Le ministre de la Justice, tout comme le président de la commission des lois, Florent Boudié (Renaissance), ont adopté au début des débats une position équilibrée, assez conforme à celle du Sénat. Ce dernier a expliqué que les dispositions initiales de la proposition de loi étaient « frontalement contraires à la jurisprudence du Conseil constitutionnel ». Cet article n’était « pas conforme au droit français », Florent Boudié a demandé qu’il soit supprimé et « que l’on s’en tienne » aux autres dispositions qui, elles, « feraient droit à la demande légitime et forte des maires ».
Gérald Darmanin a jugé ces propos « excellents ». Il a fait part lui aussi de ses « réserves » sur l’article risquant d’être inconstitutionnel, mais a estimé que les autres mesures étaient « intéressantes » et « méritaient d’être adoptées à l’unanimité par le Parlement ».

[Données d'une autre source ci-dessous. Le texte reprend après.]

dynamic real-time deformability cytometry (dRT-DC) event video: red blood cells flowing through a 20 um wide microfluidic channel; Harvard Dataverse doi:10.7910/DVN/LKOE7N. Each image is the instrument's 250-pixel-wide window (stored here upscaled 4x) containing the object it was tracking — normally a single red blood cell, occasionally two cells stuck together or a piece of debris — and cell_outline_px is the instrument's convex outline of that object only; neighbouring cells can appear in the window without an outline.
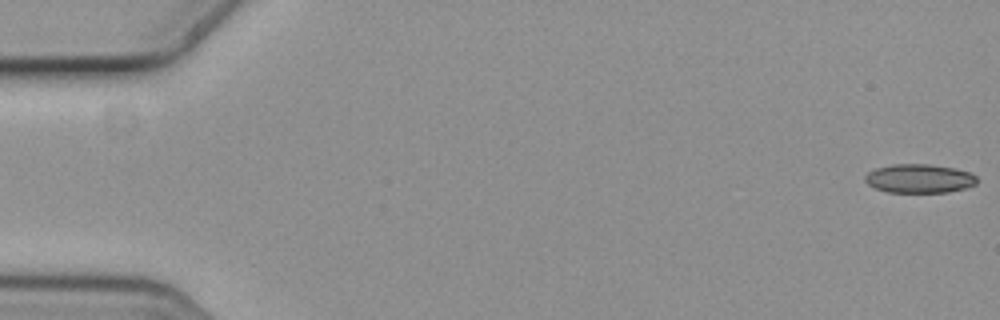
{"species": "common noctule bat (a hibernating species)", "species_latin": "Nyctalus noctula", "temperature_condition": "cold", "stored_images_in_passage": 6, "camera_frame_rate_fps": 3000, "um_per_image_px": 0.085, "animal": {"sex": "female", "body_mass_g": 19.3, "forearm_length_mm": 54.1}, "frame": {"image": 1, "passage_image": 1, "time_ms": 0.0, "image_size_px": [1000, 320], "cell_outline_px": [[976, 184], [964, 188], [948, 192], [888, 192], [876, 188], [868, 184], [864, 180], [864, 176], [868, 172], [876, 168], [892, 164], [928, 164], [956, 168], [968, 172], [976, 176]], "centroid_in_image_um": [78.12, 15.17], "position_along_channel_um": 6.9, "area_um2": 18.73}}
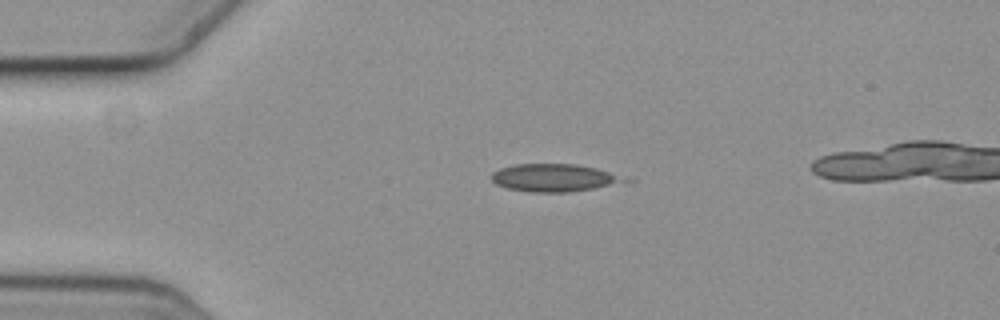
{"frame": {"image": 2, "passage_image": 4, "time_ms": 1.0, "image_size_px": [1000, 320], "cell_outline_px": [[616, 176], [612, 180], [604, 184], [592, 188], [568, 192], [528, 192], [508, 188], [496, 184], [492, 180], [492, 172], [500, 168], [516, 164], [576, 164], [596, 168], [608, 172]], "centroid_in_image_um": [46.79, 15.09], "position_along_channel_um": 38.2, "area_um2": 20.17}}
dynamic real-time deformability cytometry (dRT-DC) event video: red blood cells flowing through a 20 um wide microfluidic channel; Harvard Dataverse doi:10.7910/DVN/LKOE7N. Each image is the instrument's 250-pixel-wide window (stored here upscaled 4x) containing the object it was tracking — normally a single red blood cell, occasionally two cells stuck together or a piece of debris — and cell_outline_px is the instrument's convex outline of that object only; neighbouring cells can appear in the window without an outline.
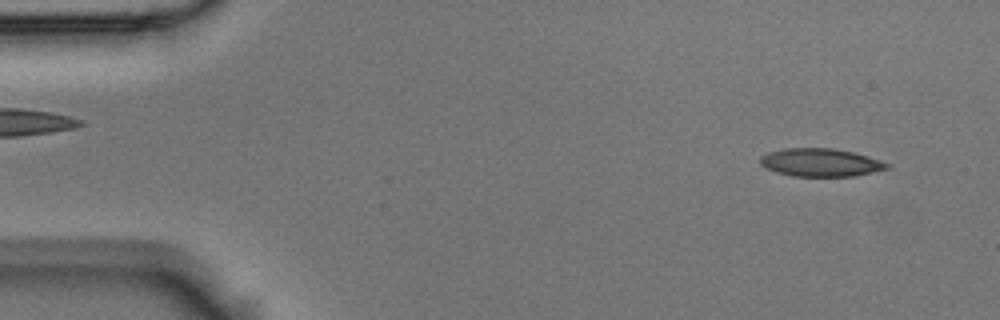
{"species": "Egyptian fruit bat (a non-hibernating species)", "species_latin": "Rousettus aegyptiacus", "temperature_condition": "room temperature", "stored_images_in_passage": 2, "camera_frame_rate_fps": 3000, "um_per_image_px": 0.085, "animal": {"sex": "male"}, "frame": {"image": 1, "passage_image": 2, "time_ms": 0.333, "image_size_px": [1000, 320], "cell_outline_px": [[892, 168], [852, 176], [792, 176], [776, 172], [760, 164], [760, 156], [768, 152], [784, 148], [832, 148], [852, 152], [868, 156], [880, 160], [888, 164]], "centroid_in_image_um": [69.74, 13.81], "position_along_channel_um": 15.3, "area_um2": 20.63}}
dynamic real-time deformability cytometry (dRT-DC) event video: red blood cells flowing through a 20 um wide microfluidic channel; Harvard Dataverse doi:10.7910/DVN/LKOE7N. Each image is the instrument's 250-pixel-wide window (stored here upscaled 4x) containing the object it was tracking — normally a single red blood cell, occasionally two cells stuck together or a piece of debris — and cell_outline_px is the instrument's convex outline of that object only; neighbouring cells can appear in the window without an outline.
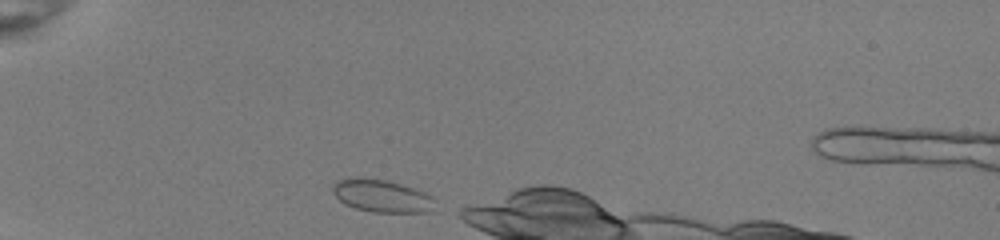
{"species": "common noctule bat (a hibernating species)", "species_latin": "Nyctalus noctula", "temperature_condition": "room temperature", "stored_images_in_passage": 34, "camera_frame_rate_fps": 3000, "um_per_image_px": 0.085, "animal": {"sex": "female", "body_mass_g": 22.0, "forearm_length_mm": 56.7}, "frame": {"image": 1, "passage_image": 1, "time_ms": 0.0, "image_size_px": [1000, 240], "cell_outline_px": [[436, 200], [432, 212], [372, 212], [356, 208], [344, 204], [332, 192], [332, 184], [340, 180], [356, 176], [384, 180], [400, 184], [424, 192], [432, 196]], "centroid_in_image_um": [32.45, 16.65], "position_along_channel_um": 52.6, "area_um2": 19.48}}
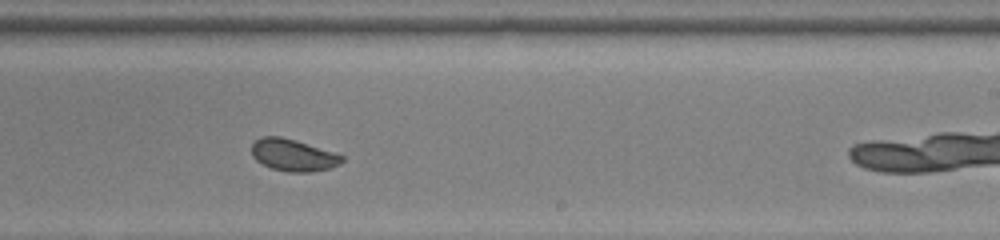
{"frame": {"image": 2, "passage_image": 19, "time_ms": 6.0, "image_size_px": [1000, 240], "cell_outline_px": [[344, 160], [340, 164], [332, 168], [312, 172], [288, 172], [272, 168], [256, 160], [252, 156], [252, 144], [260, 136], [280, 136], [296, 140], [344, 156]], "centroid_in_image_um": [24.92, 13.19], "position_along_channel_um": 264.1, "area_um2": 16.82}}
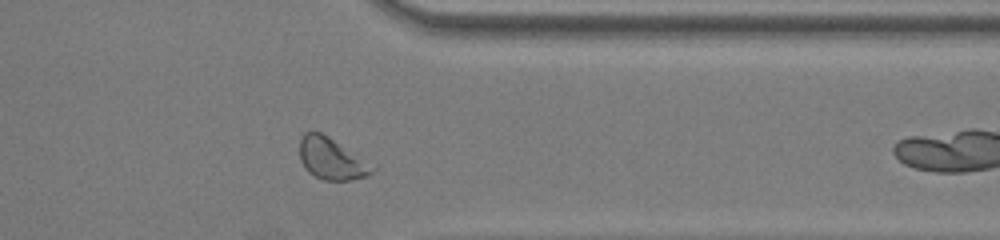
{"frame": {"image": 3, "passage_image": 28, "time_ms": 9.0, "image_size_px": [1000, 240], "cell_outline_px": [[376, 168], [368, 176], [348, 180], [324, 180], [308, 172], [304, 168], [300, 160], [300, 140], [304, 132], [320, 132], [328, 136]], "centroid_in_image_um": [28.13, 13.5], "position_along_channel_um": 383.3, "area_um2": 17.22}}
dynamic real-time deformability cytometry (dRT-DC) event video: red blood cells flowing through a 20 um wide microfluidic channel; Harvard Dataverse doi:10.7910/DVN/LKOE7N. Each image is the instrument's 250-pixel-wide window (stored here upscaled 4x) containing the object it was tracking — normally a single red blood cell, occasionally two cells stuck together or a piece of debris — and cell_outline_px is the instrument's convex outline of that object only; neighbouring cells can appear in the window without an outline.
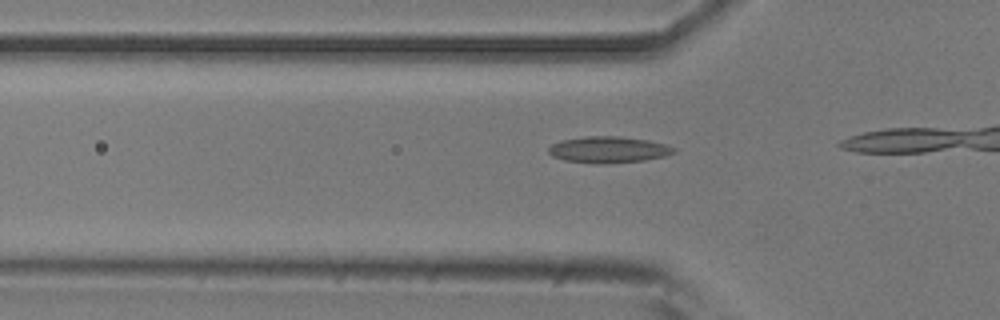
{"species": "common noctule bat (a hibernating species)", "species_latin": "Nyctalus noctula", "temperature_condition": "room temperature", "stored_images_in_passage": 13, "camera_frame_rate_fps": 3000, "um_per_image_px": 0.085, "animal": {"sex": "male", "body_mass_g": 20.5, "forearm_length_mm": 52.5}, "frame": {"image": 1, "passage_image": 11, "time_ms": 3.333, "image_size_px": [1000, 320], "cell_outline_px": [[676, 152], [664, 156], [644, 160], [604, 164], [596, 164], [564, 160], [552, 156], [548, 152], [548, 148], [552, 144], [560, 140], [584, 136], [620, 136], [648, 140], [664, 144], [676, 148]], "centroid_in_image_um": [51.69, 12.72], "position_along_channel_um": 74.1, "area_um2": 19.36}}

Mais la gauche ne l’a pas souhaité. Les débats ont trainé en longueur – près de 300 amendements avaient été déposés – et chaque orateur a pris tout son temps pour s’exprimer.
Éric Ciotti, furieux, a demandé au représentant du gouvernement d’intervenir pour faire cesser cette « obstruction », exigeant que le gouvernement fasse appliquer l’article 44-2 de la Constitution, qui lui permet de limiter le nombre d’amendements examinés. Chose rarissime – et quelque peu douteuse sur le terrain de la séparation des pouvoirs –, Éric Ciotti a même annoncé en séance avoir « appelé le Premier ministre » et attendre sa réponse. Éric Ciotti a fustigé un « sabotage parlementaire » dont se seraient rendus complice Les Républicains – quasiment tous absents – et le gouvernement puisque, à 23 heures, Gérald Darmanin a annoncé qu’il ne ferait pas jouer l’article 44-2.

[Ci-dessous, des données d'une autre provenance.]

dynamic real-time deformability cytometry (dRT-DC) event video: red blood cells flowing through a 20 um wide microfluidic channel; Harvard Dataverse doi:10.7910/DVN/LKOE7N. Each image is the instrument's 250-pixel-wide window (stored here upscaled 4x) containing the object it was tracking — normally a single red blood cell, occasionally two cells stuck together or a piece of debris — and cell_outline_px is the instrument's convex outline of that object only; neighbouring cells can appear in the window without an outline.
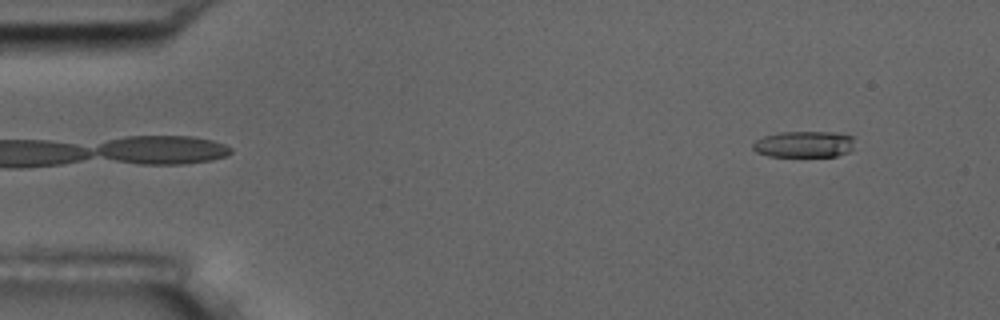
{"species": "common noctule bat (a hibernating species)", "species_latin": "Nyctalus noctula", "temperature_condition": "room temperature", "stored_images_in_passage": 5, "segment_of_instrument_passage": [2, 2], "camera_frame_rate_fps": 3000, "um_per_image_px": 0.085, "animal": {"sex": "male", "body_mass_g": 17.5, "forearm_length_mm": 52.3}, "frame": {"image": 1, "passage_image": 5, "time_ms": 5.333, "image_size_px": [1000, 320], "cell_outline_px": [[852, 148], [848, 152], [836, 156], [768, 156], [756, 152], [752, 148], [752, 144], [756, 140], [764, 136], [780, 132], [832, 132], [852, 136]], "centroid_in_image_um": [68.3, 12.26], "position_along_channel_um": 16.7, "area_um2": 15.49}}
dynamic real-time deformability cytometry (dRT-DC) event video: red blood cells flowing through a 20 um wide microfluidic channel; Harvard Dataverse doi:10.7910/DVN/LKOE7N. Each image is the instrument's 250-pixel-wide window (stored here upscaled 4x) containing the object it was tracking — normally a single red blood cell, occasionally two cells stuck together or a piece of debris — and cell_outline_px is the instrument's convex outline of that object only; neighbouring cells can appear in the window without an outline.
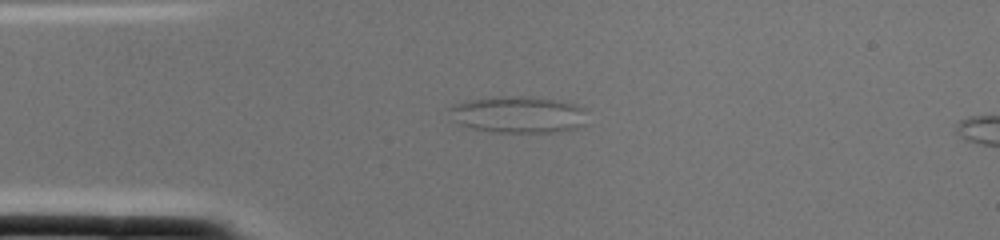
{"species": "common noctule bat (a hibernating species)", "species_latin": "Nyctalus noctula", "temperature_condition": "cold", "stored_images_in_passage": 3, "camera_frame_rate_fps": 3000, "um_per_image_px": 0.085, "animal": {"sex": "female", "body_mass_g": 22.0, "forearm_length_mm": 56.7}, "frame": {"image": 1, "passage_image": 2, "time_ms": 0.333, "image_size_px": [1000, 240], "cell_outline_px": [[584, 124], [576, 128], [556, 132], [492, 132], [472, 128], [460, 124], [452, 120], [448, 108], [452, 104], [492, 96], [508, 96], [552, 100], [572, 104], [584, 108]], "centroid_in_image_um": [43.97, 9.75], "position_along_channel_um": 41.0, "area_um2": 29.02}}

Dès lors, les choses étaient jouées : le groupe UDR a constaté qu’il ne restait plus assez de temps pour espérer pouvoir aller au bout du débat, et a quitté l’hémicycle, conduisant le président à mettre fin à la séance.

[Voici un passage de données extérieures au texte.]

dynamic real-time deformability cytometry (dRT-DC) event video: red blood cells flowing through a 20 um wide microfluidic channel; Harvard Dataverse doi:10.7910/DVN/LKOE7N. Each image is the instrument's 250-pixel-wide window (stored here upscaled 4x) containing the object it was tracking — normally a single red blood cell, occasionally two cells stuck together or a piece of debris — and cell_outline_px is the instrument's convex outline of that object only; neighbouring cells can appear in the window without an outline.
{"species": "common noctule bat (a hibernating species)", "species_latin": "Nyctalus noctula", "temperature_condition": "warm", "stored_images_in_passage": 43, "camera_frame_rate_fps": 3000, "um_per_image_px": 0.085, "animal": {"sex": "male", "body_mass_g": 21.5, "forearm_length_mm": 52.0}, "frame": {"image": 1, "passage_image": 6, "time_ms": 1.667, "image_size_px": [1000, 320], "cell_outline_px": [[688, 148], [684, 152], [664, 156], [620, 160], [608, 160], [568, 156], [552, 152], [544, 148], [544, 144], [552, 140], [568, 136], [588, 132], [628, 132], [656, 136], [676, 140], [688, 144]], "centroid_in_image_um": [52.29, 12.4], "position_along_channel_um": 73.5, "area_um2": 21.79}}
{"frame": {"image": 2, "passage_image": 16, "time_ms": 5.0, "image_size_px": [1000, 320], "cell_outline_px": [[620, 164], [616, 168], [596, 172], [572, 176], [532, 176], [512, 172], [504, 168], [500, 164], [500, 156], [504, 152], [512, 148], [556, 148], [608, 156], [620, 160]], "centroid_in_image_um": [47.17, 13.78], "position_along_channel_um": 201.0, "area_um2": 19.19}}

Les scrutins ayant eu lieu sur quelques amendements avaient montré qu’une majorité se dessinait pourtant pour adopter la solution prônée par le président de la commission des lois – rejeter l’interdiction du mariage pour les sans-papiers, mais conserver les « outils » pour les maires. Finalement, c’est tout le texte qui restera dans les cartons.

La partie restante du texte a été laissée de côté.